EXTRACT TO READ below:

Launched the morning of April 12th, 2015, this was a re-flight of NSL-34 only without the Spot Tracker.  The payload/chute mass was 125g.  A 1600g cell was filled with Hydrogen to ~500g lift.  The flight team consisted of Matthew(12) and Paul.  We launched from the same park in Yadkinville NC as NSL-34.
On-board camera images: Testing buoyancy            Tie off                    Launch    

We only made it to 132K feet but it was a pretty flight.  The winds were very calm and the payload spun very slowly (0.25 rpm).
RTP from 132,000 feet                    The moon from that altitude


Post-burst was unusual.  The large mass of the 1600g cell thankfully stayed clear of the simple 38cm square chute.  As it began to fall, the kite string snapped, separating the payload/chute completely from the latex.  Nice !  No tangles to have to deal with.
The payload came down perfectly under this simple chute.  The balloon came down in a separate wad.

It was headed for a large, open field...  But in true NCnearspace fashion, it stuck in a tall tree mere feet from the field.  
Recovery would have been difficult if it were not for the excellent aim by our honorary recovery crew member, Mr. May.  A few shotgun pellets coaxed the parachute off of a branch without any harmful effects to the payload.

Flight visualization.  Projected flight (Yellow) and actual (Blue).

Ascent and descent rates showing some nice undulating gravity waves and the pre-burst dip in ascent as the balloon resists further stretching.

Due to the limited insulation and long flight, the battery voltage dropped just below the minimum required camera voltage upon descent.  So we didn't get video of the actual landing.  Notice the voltage tick back up after the camera load goes offline at 12:40.
Further tests are needed on the on-board temperature sensor -- it apparently doesn't like reporting below freezing.

APRS reception plots courtesy of Ray KC4VTX.  These show the reporting stations for the telemetry packets during the flight. Although our transmitter was only about 1W, it was easily received hundreds of miles away because of the high altitude.

End of EXTRACT TO READ.
AVAILABLE DATA below:

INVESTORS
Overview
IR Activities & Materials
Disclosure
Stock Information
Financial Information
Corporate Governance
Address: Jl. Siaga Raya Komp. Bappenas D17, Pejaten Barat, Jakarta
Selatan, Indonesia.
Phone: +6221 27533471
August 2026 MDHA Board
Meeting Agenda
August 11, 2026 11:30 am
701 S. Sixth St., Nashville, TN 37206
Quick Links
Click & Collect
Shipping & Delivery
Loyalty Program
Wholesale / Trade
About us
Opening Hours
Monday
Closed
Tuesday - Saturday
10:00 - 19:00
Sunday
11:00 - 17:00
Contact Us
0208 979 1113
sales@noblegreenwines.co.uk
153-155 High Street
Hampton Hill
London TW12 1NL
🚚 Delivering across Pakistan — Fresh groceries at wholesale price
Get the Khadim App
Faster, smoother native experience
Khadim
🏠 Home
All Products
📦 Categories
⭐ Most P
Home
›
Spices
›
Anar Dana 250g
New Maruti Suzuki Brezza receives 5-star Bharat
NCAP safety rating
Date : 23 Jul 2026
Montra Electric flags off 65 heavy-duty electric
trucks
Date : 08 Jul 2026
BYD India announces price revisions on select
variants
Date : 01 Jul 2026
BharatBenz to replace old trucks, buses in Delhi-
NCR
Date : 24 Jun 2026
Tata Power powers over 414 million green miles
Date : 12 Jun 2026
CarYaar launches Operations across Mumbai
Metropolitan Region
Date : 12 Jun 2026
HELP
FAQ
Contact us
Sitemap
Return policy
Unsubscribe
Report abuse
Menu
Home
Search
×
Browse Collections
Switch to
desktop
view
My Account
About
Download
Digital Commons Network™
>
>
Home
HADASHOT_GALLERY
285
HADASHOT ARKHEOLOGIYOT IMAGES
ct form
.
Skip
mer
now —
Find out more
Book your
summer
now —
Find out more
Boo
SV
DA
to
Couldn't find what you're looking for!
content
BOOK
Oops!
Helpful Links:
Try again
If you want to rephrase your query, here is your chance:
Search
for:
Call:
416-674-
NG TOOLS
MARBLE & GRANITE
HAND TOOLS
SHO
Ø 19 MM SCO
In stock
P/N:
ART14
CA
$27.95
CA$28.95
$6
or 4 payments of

End of AVAILABLE DATA.
AVAILABLE DATA below:

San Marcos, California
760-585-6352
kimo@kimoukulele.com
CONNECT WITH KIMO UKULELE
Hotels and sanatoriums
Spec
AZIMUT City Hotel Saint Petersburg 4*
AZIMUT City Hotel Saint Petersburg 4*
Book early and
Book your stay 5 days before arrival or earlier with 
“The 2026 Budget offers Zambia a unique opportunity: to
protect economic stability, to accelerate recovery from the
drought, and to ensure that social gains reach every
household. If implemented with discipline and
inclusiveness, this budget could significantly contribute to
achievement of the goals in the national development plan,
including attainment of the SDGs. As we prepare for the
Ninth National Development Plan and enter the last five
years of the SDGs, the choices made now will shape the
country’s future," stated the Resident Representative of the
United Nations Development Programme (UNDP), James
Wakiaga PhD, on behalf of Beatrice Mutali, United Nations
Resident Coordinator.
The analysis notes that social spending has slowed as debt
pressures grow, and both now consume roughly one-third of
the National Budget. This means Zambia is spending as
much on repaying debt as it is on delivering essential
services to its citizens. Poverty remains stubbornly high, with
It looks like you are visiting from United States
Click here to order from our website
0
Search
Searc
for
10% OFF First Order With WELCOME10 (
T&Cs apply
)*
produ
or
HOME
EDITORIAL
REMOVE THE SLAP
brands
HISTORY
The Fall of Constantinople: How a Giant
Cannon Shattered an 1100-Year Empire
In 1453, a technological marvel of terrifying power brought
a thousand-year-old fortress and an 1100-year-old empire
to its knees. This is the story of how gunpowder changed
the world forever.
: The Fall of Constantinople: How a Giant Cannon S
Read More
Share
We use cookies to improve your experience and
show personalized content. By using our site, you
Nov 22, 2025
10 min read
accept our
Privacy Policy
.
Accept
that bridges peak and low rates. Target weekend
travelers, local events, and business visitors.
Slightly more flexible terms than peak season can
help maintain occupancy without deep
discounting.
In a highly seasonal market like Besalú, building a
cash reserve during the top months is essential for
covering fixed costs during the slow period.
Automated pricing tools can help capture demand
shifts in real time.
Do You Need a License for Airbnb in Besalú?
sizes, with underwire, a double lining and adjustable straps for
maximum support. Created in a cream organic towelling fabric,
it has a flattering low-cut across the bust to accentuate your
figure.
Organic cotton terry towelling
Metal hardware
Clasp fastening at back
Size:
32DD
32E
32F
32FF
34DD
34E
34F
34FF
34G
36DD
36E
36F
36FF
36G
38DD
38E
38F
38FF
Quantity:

End of AVAILABLE DATA.

DIRECTIVE ::
Extract the entire high-altitude balloon flight report word for word, with nothing altered. The records have no role here.

ANSWER TO THIS TASK ::
Launched the morning of April 12th, 2015, this was a re-flight of NSL-34 only without the Spot Tracker.  The payload/chute mass was 125g.  A 1600g cell was filled with Hydrogen to ~500g lift.  The flight team consisted of Matthew(12) and Paul.  We launched from the same park in Yadkinville NC as NSL-34.
On-board camera images: Testing buoyancy            Tie off                    Launch    

We only made it to 132K feet but it was a pretty flight.  The winds were very calm and the payload spun very slowly (0.25 rpm).
RTP from 132,000 feet                    The moon from that altitude


Post-burst was unusual.  The large mass of the 1600g cell thankfully stayed clear of the simple 38cm square chute.  As it began to fall, the kite string snapped, separating the payload/chute completely from the latex.  Nice !  No tangles to have to deal with.
The payload came down perfectly under this simple chute.  The balloon came down in a separate wad.

It was headed for a large, open field...  But in true NCnearspace fashion, it stuck in a tall tree mere feet from the field.  
Recovery would have been difficult if it were not for the excellent aim by our honorary recovery crew member, Mr. May.  A few shotgun pellets coaxed the parachute off of a branch without any harmful effects to the payload.

Flight visualization.  Projected flight (Yellow) and actual (Blue).

Ascent and descent rates showing some nice undulating gravity waves and the pre-burst dip in ascent as the balloon resists further stretching.

Due to the limited insulation and long flight, the battery voltage dropped just below the minimum required camera voltage upon descent.  So we didn't get video of the actual landing.  Notice the voltage tick back up after the camera load goes offline at 12:40.
Further tests are needed on the on-board temperature sensor -- it apparently doesn't like reporting below freezing.

APRS reception plots courtesy of Ray KC4VTX.  These show the reporting stations for the telemetry packets during the flight. Although our transmitter was only about 1W, it was easily received hundreds of miles away because of the high altitude.